La crise des dettes publiques devrait faire basculer le secteur du bâtiment français dans le rouge en 2012, avec une perte de 35.000 emplois, alors qu'il commençait tout juste à se remettre cette année de la crise de 2008.
"La crise des dettes publiques en zone euro et les politiques de réajustement budgétaire ont fracassé le mouvement de reprise économique qui a porté, et porte encore pour quelques mois, l'embellie quantitative de nos marchés", a déclaré le président de la FFB, Didier Ridoret, lors d'une conférence de presse.
Le secteur du bâtiment, qui emploie actuellement 1,17 million de salariés et 80.000 intérimaires, devrait perdre 35.000 emplois en 2012, dont les deux tiers d'intérimaires.
Il s'agit d'un retournement notable de tendance pour ce secteur qui va parvenir en 2011 à créer 9.000 emplois, dont 8.000 intérimaires.
"Une digue va lâcher" en 2012 avec un scénario "proche de celui des années 1990, qui va durablement affecter l'appareil de production", a prévenu M. Ridoret.
Les années précédentes (2008, 2009, 2010), le secteur avait certes perdu des emplois, mais dans une proportion bien moindre puisqu'il s'agissait d'une perte de 40.000 emplois en trois ans.
Le secteur devrait entrer en "récession" en 2012, avec une baisse de l'activité en volume de 1,9%, après avoir progressé de 1,2% en 2011, et chuté de 3,8% en 2010.
L'activité devrait toutefois rester "soutenue" au premier semestre 2012, eu égard au niveau élevé des permis de construire et des mises en chantier enregistrés lors du second semestre 2011, mais elle sera "en crise" dès l'été, sous l'effet conjugué des plans de rigueur pour réduire les déficits publics et la contraction, jugée "très probable", du crédit.
Le chiffre d'affaires devrait aussi se contracter.

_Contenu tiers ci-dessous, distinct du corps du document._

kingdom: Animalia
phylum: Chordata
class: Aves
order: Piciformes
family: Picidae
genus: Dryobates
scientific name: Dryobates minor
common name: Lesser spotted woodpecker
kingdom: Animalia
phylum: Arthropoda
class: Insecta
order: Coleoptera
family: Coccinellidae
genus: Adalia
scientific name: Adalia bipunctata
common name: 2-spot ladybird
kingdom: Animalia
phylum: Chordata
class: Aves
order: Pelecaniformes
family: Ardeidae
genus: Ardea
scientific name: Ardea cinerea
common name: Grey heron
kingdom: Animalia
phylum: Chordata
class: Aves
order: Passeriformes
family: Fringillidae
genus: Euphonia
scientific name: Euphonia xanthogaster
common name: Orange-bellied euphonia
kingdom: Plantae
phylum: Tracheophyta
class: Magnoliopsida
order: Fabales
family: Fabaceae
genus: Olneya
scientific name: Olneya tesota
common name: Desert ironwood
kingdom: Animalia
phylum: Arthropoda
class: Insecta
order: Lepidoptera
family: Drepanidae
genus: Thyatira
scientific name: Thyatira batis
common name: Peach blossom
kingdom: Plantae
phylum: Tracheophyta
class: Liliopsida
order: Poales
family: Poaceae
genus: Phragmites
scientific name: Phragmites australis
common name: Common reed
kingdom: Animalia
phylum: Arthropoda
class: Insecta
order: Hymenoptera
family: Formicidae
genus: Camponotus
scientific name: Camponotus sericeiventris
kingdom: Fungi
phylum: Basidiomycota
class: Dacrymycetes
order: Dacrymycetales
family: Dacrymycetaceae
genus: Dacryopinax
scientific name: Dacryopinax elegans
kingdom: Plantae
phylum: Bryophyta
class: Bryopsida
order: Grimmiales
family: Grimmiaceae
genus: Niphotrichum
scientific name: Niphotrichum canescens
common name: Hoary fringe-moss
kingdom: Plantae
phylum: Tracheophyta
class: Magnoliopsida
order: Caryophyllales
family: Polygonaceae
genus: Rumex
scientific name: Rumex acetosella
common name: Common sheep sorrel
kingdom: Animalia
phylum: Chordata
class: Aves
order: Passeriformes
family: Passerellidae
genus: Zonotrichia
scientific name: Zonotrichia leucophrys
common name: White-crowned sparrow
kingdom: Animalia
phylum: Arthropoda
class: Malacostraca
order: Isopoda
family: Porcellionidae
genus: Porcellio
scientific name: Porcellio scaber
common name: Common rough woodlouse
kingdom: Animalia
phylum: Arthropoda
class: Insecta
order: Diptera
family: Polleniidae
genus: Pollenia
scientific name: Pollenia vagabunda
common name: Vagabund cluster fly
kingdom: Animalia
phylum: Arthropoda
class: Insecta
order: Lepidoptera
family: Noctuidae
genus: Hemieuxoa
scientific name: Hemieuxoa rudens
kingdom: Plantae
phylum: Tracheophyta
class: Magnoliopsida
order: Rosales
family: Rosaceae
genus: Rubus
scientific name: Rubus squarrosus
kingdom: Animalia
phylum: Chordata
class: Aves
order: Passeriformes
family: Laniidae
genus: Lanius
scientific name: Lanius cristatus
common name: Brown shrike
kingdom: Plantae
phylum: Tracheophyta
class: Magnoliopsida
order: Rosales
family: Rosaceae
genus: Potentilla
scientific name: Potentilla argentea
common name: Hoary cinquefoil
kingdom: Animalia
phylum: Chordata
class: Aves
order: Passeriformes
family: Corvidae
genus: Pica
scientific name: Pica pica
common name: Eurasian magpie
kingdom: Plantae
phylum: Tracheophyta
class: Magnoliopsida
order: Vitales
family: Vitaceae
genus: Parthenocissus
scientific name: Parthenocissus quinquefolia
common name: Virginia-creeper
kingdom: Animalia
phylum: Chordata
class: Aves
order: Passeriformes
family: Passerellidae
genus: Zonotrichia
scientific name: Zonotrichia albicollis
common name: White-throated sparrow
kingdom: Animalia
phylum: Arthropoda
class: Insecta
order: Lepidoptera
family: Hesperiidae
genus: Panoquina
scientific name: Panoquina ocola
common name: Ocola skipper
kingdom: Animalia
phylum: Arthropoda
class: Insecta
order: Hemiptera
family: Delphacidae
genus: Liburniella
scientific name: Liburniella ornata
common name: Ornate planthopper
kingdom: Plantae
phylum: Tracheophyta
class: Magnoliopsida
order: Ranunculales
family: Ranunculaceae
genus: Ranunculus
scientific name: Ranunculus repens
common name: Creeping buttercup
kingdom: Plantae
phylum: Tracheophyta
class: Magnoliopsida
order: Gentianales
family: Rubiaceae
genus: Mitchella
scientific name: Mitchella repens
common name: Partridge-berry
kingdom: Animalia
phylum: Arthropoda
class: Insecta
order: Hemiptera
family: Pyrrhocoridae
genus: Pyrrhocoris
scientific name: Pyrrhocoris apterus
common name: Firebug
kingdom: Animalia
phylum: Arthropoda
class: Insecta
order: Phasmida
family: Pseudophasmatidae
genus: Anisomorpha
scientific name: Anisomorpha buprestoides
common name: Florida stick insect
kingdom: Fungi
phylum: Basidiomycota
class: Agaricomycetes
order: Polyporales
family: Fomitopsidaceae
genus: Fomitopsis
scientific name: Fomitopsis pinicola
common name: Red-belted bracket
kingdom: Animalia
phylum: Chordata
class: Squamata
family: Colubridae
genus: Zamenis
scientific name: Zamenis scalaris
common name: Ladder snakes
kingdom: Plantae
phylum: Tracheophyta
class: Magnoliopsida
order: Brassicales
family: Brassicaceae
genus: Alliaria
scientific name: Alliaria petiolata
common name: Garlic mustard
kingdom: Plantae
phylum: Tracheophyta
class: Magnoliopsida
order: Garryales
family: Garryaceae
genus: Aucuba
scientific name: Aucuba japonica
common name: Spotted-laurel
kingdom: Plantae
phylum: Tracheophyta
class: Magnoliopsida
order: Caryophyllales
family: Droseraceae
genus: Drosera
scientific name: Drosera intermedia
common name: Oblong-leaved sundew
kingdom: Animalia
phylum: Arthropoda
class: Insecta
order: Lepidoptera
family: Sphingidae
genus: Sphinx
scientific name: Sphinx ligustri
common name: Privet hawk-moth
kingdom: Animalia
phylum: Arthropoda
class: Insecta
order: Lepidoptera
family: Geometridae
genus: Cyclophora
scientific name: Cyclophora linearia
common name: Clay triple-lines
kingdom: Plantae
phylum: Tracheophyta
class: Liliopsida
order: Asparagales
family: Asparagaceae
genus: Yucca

De 123 milliards d'euros en 2010, il devrait augmenter à 124,4 milliards en 2011, puis retomber à 122 milliards en 2012.
"La coupe est pleine"
Tous les domaines seront touchés: la fédération prévoit un recul de l'activité de 2,8% dans le logement neuf, de 1% dans le logement non résidentiel neuf, et de 1,7% dans l'amélioration entretien.
En matière de crédit, la fédération ne constate pas de "blocage" actuellement, mais voit des "difficultés" dans les collectivités territoriales. M. Ridoret a exprimé à cet égard des "doutes sur la capacité" de la structure composée de la Caisse des dépôts et de la Banque postale à financer ces collectivités.
La FFB craint aussi une chute des prix, alors que les coûts augmentent. "Nous sommes en particulier inquiets sur l'évolution des tarifs de nos fournisseurs", qui annoncent des hausses en janvier "que nous serons, comme par le passé, incapables de répercuter dans nos prix", a souligné M. Ridoret.
Pour lui, la hausse de la TVA de 5,5% à 7% "n'est pas la mesure la plus douloureuse" pour le bâtiment, contrairement à la suppression du prêt à taux zéro (PTZ+) dans l'ancien et du dispositif "Scellier", un avantage fiscal pour les investisseurs achetant des logements neufs pour les louer.
Très pessimiste en matière de croissance, M. Ridoret "ne voit pas comment on échappera à un troisième plan de rigueur".
Pour la fédération, le Produit intérieur brut, auquel le bâtiment contribue à hauteur de 5 à 7%, ne devrait croître que de 0,5% en 2012, alors que le gouvernement table sur 1% et l'Organisation de coopération et de développement économiques (OCDE) sur 0,3%. Le chômage atteindra lui près de 10%.
"La coupe est pleine. Les entreprises du bâtiment ne veulent plus contribuer encore" à la réduction des déficits publics, a estimé le dirigeant de la FFB, qui a de nouveau appelé au lancement d'un Grenelle de l'immobilier pour "remettre le secteur sur le chemin de la croissance".